Four. The main and most important point: The Specification of Requirements makes it absolutely clear, in black and white, what objective the environmental impact assessment report must achieve in its substantive content. There is no Explanatory Note that this specification has to provide any guidelines for, and there is no mention of a document under such title. How did it appear, on what grounds? As paperwork goes, this sort of documents can be written for any occasion at all, a dime a dozen, starting with a trivial memo explaining the reasons for being late for work. According to the latest version of the Specification of Requirements, the responsible officials at Kola NPP were to introduce corrections into the text of the environmental impact assessment – not invent some mysterious Explanatory Note, of which the only mention exists in that note itself. It’s the Flying Dutchman of a bureaucratic conundrum: Now we see it, now we don’t. 

There is among the documents prepared for the public hearing one entitled “Environmental impact assessment of increasing electric power output at Reactor Unit 4 of Kola NPP. Stage 2. Report ‘Protection of the natural environment when increasing and operating Reactor Unit 4 of Kola NPP at above-nominal capacity.’ Explanatory note KL. 4-0-77-PZ-002.” And there is a strange and inexplicable error in that document. The first version of this text – the one that was prepared for the cancelled hearing of April 12 – contains the following sentences on pages 9 and 94, respectively:

“The gamma field in the vicinity of Kola NPP-2 remains at levels close to average values across the territory of Russia.” And:

“The water resources of the Imandra water reservoir have more than a sufficient margin to provide for the operation of the processing water supply system of Kola NPP-2.”

There are photographs of the original document, clearly showing these two passages. What Kola NPP-2?

The same document posted in electronic form mentions once again this non-existent Kola NPP on page 9, but page 94 is already cleared of this unpleasant error. This, mind you, is a 2008 document. In other words, in three years since it was initially put together, no one among the authors or those who read and approved the text has been able to catch and remove an embarrassing “typo” that immediately casts doubt on the quality of the report as a whole.

Does one have today to run a painstaking, manual word-by-word analysis of two versions of the same text to make sure the copies are identical?

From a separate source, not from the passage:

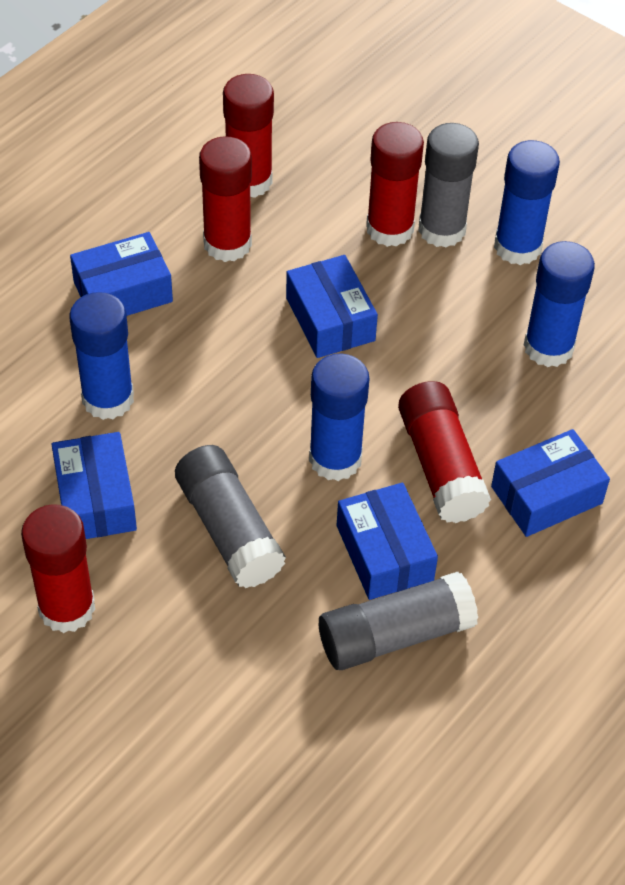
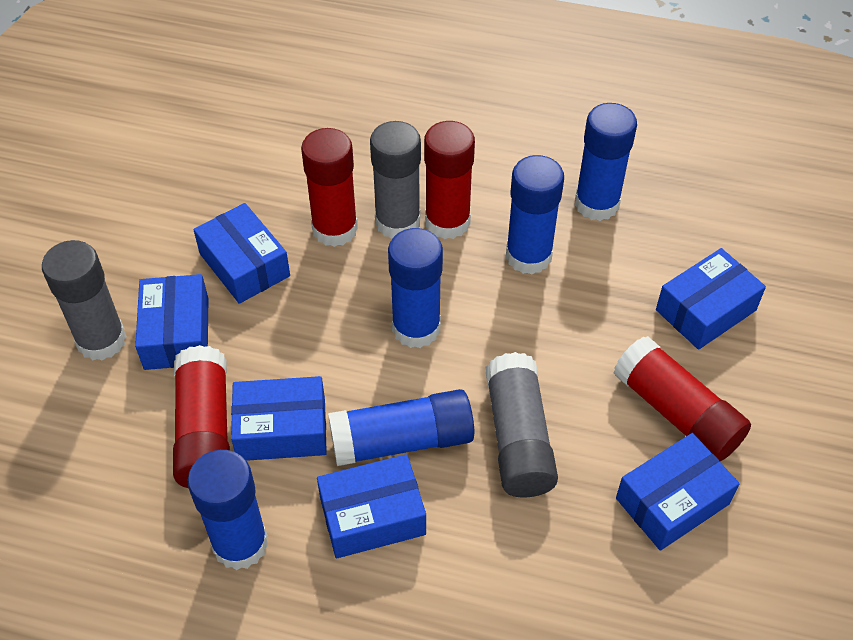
blue box: 5 -> 6
blue glue stick: 4 -> 5
red glue stick: 5 -> 4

A non-technical conclusion

So what’s there to do if it’s not a TV show that stops to exist as soon as the switch-off button is pressed on the remote control? Is there a way out of this labyrinthine reality? There just might be:

1. Acknowledge the documents prepared for the second public hearing as unsatisfactory.

2. Send the report “Environmental impact assessment of operating Reactor Unit 4 of Kola NPP at 107 percent of nominal reactor capacity” (preliminary materials)” for follow-up revision to bring it to conformity with the Specification of Requirements.

3. Postpone the public hearing scheduled for June 9, 2011, sine die.

That way, just maybe, we could make our safe return from the twilight zone back into the real world.